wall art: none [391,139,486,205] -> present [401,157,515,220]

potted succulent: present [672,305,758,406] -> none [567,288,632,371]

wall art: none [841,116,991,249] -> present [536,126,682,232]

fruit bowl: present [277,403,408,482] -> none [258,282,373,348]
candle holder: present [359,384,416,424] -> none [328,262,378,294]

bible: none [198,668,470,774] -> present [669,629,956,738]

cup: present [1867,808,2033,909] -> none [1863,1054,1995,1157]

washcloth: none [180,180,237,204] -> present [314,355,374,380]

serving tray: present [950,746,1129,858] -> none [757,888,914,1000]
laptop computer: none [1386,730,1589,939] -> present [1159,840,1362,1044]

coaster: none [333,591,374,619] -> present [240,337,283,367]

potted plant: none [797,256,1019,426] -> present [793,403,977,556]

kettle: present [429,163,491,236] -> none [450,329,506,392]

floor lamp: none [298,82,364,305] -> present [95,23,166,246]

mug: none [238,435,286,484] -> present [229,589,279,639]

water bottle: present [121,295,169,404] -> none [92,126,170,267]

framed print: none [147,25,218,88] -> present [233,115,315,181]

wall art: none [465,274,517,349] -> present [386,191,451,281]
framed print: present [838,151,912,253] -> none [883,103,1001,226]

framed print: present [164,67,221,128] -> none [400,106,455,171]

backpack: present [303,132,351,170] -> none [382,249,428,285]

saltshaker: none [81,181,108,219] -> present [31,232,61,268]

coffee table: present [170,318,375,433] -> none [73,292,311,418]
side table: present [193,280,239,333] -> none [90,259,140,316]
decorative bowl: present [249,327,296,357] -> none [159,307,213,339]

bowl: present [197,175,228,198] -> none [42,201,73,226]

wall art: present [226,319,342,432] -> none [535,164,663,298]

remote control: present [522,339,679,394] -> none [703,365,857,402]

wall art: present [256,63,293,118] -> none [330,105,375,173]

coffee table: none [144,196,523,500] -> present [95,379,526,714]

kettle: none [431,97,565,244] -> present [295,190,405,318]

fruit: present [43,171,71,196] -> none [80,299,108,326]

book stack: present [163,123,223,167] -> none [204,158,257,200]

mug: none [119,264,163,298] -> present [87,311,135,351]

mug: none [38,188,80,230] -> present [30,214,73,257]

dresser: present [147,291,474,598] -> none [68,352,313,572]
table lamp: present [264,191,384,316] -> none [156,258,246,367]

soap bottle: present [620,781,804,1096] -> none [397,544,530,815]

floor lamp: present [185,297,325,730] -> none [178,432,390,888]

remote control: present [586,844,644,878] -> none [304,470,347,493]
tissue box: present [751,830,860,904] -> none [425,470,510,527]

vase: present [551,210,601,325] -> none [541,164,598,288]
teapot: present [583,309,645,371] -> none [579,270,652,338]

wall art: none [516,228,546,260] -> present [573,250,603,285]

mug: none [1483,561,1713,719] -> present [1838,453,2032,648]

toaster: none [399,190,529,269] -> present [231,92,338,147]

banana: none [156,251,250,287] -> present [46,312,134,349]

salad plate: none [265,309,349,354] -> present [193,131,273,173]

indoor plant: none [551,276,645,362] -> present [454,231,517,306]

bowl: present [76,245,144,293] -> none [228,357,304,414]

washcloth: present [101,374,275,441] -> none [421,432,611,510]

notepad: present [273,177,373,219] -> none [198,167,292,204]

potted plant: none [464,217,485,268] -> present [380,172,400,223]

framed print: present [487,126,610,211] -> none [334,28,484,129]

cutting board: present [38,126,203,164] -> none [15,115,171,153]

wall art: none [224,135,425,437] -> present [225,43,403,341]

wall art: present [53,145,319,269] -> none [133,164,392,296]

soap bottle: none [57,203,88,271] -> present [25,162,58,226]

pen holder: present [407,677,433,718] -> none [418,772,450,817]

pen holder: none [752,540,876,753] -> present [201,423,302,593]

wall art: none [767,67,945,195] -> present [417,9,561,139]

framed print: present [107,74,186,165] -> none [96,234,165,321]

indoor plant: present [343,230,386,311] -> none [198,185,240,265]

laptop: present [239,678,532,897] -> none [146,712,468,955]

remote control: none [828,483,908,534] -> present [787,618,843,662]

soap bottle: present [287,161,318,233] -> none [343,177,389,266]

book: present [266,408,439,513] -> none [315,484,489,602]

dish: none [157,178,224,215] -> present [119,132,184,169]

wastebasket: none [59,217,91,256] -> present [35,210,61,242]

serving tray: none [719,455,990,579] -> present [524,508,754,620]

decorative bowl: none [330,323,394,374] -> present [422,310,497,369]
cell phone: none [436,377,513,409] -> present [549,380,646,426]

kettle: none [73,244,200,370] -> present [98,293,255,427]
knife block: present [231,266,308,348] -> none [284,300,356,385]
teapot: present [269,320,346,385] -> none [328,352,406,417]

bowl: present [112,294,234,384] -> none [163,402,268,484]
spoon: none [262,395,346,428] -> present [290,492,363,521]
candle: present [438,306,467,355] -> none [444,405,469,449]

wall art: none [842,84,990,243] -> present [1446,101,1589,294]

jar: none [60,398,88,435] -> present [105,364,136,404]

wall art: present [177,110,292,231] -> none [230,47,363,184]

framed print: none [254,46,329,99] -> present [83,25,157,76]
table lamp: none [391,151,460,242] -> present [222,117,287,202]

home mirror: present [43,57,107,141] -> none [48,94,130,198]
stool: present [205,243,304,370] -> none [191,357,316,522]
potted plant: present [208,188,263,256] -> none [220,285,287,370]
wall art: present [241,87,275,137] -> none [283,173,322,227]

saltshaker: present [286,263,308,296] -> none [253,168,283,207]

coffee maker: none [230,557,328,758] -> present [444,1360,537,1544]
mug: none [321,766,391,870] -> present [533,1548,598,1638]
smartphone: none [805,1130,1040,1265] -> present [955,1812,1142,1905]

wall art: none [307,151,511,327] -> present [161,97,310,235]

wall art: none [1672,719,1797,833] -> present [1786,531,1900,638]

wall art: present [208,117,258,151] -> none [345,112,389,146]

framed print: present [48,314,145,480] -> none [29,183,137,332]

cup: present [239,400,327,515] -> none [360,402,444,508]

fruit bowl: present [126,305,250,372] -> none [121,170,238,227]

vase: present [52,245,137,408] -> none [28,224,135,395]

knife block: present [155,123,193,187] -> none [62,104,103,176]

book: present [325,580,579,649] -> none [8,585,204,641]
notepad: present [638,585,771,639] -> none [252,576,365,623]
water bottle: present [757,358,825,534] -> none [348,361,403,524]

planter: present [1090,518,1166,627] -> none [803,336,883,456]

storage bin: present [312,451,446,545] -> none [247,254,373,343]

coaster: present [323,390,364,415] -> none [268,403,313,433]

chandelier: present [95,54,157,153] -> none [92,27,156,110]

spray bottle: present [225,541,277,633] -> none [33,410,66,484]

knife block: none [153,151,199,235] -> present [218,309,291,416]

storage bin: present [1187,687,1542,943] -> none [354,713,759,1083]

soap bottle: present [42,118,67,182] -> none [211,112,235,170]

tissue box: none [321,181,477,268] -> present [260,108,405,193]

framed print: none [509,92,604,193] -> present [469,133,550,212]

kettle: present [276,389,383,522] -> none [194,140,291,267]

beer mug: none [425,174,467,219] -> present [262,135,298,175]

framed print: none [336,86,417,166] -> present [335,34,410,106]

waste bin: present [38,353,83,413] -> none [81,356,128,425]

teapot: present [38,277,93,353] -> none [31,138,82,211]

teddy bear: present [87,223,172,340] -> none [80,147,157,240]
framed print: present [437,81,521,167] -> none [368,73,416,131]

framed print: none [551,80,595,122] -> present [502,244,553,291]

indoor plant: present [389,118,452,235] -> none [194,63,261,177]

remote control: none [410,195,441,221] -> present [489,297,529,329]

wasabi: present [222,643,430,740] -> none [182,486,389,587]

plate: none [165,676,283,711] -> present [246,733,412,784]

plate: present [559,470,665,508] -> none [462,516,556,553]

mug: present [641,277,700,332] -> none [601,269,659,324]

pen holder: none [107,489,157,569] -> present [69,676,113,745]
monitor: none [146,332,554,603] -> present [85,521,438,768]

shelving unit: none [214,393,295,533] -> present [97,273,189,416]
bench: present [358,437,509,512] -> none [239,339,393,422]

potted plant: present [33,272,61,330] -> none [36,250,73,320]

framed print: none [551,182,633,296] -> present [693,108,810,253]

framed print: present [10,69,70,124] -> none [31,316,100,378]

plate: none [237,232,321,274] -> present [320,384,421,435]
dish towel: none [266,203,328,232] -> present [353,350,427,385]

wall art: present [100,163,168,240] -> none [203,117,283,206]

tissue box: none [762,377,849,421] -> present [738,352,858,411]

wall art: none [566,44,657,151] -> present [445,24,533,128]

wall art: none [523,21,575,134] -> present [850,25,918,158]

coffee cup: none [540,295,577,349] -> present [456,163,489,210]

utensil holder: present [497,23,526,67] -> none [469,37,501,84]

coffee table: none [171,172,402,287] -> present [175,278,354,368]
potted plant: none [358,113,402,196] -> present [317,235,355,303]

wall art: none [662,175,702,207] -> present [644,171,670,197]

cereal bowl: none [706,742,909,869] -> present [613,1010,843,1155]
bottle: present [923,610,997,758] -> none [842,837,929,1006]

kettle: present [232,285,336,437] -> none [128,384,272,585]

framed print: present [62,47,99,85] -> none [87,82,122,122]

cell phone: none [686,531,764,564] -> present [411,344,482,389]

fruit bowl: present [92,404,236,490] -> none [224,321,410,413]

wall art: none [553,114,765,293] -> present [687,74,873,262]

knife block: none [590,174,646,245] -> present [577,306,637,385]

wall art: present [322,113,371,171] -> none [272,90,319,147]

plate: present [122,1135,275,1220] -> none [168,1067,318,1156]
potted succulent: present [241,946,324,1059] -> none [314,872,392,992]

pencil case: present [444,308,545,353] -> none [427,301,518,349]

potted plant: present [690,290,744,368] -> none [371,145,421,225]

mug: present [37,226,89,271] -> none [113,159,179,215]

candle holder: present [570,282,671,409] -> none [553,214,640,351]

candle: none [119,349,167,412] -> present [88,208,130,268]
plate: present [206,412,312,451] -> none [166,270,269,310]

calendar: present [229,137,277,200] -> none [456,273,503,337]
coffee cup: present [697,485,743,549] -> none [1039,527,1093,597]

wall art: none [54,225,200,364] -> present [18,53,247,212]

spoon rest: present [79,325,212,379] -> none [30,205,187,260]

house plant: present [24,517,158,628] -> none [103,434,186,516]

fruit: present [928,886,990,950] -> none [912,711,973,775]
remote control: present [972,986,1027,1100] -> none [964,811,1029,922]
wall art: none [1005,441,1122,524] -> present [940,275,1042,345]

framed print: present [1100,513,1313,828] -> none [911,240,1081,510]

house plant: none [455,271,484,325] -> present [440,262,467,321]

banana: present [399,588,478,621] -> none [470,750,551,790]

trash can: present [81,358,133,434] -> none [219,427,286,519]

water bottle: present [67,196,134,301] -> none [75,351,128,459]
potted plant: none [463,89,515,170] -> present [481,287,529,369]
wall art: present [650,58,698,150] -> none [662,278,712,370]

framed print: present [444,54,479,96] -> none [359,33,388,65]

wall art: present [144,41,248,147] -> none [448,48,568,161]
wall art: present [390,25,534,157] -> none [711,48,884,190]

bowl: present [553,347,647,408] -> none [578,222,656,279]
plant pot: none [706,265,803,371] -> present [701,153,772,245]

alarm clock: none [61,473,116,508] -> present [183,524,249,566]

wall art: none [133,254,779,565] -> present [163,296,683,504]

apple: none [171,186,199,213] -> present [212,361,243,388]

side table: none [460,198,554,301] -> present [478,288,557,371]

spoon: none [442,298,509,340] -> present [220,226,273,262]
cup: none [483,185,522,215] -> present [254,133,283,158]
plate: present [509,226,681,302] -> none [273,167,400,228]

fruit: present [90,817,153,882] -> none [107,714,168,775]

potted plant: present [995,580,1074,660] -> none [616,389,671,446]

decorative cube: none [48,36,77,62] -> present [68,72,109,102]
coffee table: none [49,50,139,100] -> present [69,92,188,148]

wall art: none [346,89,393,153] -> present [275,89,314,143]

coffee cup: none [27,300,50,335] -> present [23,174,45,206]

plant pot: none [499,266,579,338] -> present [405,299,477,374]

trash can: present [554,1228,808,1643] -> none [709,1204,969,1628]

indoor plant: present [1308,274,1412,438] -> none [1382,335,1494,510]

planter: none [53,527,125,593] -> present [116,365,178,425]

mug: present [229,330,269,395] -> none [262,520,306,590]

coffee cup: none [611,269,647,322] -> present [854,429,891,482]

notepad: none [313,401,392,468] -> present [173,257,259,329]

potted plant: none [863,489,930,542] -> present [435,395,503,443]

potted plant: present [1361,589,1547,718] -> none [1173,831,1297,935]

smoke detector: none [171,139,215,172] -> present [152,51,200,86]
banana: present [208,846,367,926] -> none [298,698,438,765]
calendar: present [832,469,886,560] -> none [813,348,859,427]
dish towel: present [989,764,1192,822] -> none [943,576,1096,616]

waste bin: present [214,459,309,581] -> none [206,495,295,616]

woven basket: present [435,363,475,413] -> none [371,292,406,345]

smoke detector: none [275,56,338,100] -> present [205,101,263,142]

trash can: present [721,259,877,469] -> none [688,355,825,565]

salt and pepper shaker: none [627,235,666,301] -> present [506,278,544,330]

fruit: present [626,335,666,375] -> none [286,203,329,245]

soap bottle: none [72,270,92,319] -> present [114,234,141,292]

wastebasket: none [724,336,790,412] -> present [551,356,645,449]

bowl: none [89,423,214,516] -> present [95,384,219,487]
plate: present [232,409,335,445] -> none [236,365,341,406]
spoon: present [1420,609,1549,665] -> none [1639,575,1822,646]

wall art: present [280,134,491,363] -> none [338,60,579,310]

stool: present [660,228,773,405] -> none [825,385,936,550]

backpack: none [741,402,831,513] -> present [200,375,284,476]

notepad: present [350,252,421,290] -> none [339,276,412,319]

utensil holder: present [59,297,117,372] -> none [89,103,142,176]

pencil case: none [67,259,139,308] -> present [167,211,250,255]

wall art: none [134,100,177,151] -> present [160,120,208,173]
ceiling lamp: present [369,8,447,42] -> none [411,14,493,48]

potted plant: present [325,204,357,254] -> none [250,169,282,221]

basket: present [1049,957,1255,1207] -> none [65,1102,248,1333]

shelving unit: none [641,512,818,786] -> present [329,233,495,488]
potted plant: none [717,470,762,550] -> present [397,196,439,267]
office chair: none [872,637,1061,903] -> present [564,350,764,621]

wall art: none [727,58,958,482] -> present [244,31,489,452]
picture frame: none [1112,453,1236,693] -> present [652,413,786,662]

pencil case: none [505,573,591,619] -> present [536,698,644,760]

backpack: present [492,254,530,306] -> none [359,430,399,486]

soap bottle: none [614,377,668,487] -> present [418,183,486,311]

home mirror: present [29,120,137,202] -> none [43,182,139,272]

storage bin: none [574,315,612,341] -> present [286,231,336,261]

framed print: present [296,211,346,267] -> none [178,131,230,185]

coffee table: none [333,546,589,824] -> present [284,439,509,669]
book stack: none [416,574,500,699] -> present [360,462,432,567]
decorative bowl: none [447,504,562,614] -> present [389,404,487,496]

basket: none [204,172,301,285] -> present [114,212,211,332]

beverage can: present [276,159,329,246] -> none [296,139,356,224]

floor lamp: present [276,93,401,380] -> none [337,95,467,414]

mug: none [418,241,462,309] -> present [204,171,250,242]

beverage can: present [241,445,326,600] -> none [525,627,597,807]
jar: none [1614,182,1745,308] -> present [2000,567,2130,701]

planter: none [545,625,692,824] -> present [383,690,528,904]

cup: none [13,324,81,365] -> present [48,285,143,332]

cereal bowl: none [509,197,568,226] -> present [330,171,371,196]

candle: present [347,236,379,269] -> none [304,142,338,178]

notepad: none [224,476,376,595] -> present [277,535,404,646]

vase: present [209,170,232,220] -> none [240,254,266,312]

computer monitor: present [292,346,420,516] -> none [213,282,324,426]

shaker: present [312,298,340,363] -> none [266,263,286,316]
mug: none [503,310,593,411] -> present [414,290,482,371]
***
WORK INSTRUCTIONS =
Using the entries above, output exactly the lines between the line holding "potted plant: present [33,272,61,330]" and the line holding "fruit: present [928,886,990,950]", end lines included, and nothing more.

RESULT =
potted plant: present [33,272,61,330] -> none [36,250,73,320]

framed print: none [551,182,633,296] -> present [693,108,810,253]

framed print: present [10,69,70,124] -> none [31,316,100,378]

plate: none [237,232,321,274] -> present [320,384,421,435]
dish towel: none [266,203,328,232] -> present [353,350,427,385]

wall art: present [100,163,168,240] -> none [203,117,283,206]

tissue box: none [762,377,849,421] -> present [738,352,858,411]

wall art: none [566,44,657,151] -> present [445,24,533,128]

wall art: none [523,21,575,134] -> present [850,25,918,158]

coffee cup: none [540,295,577,349] -> present [456,163,489,210]

utensil holder: present [497,23,526,67] -> none [469,37,501,84]

coffee table: none [171,172,402,287] -> present [175,278,354,368]
potted plant: none [358,113,402,196] -> present [317,235,355,303]

wall art: none [662,175,702,207] -> present [644,171,670,197]

cereal bowl: none [706,742,909,869] -> present [613,1010,843,1155]
bottle: present [923,610,997,758] -> none [842,837,929,1006]

kettle: present [232,285,336,437] -> none [128,384,272,585]

framed print: present [62,47,99,85] -> none [87,82,122,122]

cell phone: none [686,531,764,564] -> present [411,344,482,389]

fruit bowl: present [92,404,236,490] -> none [224,321,410,413]

wall art: none [553,114,765,293] -> present [687,74,873,262]

knife block: none [590,174,646,245] -> present [577,306,637,385]

wall art: present [322,113,371,171] -> none [272,90,319,147]

plate: present [122,1135,275,1220] -> none [168,1067,318,1156]
potted succulent: present [241,946,324,1059] -> none [314,872,392,992]

pencil case: present [444,308,545,353] -> none [427,301,518,349]

potted plant: present [690,290,744,368] -> none [371,145,421,225]

mug: present [37,226,89,271] -> none [113,159,179,215]

candle holder: present [570,282,671,409] -> none [553,214,640,351]

candle: none [119,349,167,412] -> present [88,208,130,268]
plate: present [206,412,312,451] -> none [166,270,269,310]

calendar: present [229,137,277,200] -> none [456,273,503,337]
coffee cup: present [697,485,743,549] -> none [1039,527,1093,597]

wall art: none [54,225,200,364] -> present [18,53,247,212]

spoon rest: present [79,325,212,379] -> none [30,205,187,260]

house plant: present [24,517,158,628] -> none [103,434,186,516]

fruit: present [928,886,990,950] -> none [912,711,973,775]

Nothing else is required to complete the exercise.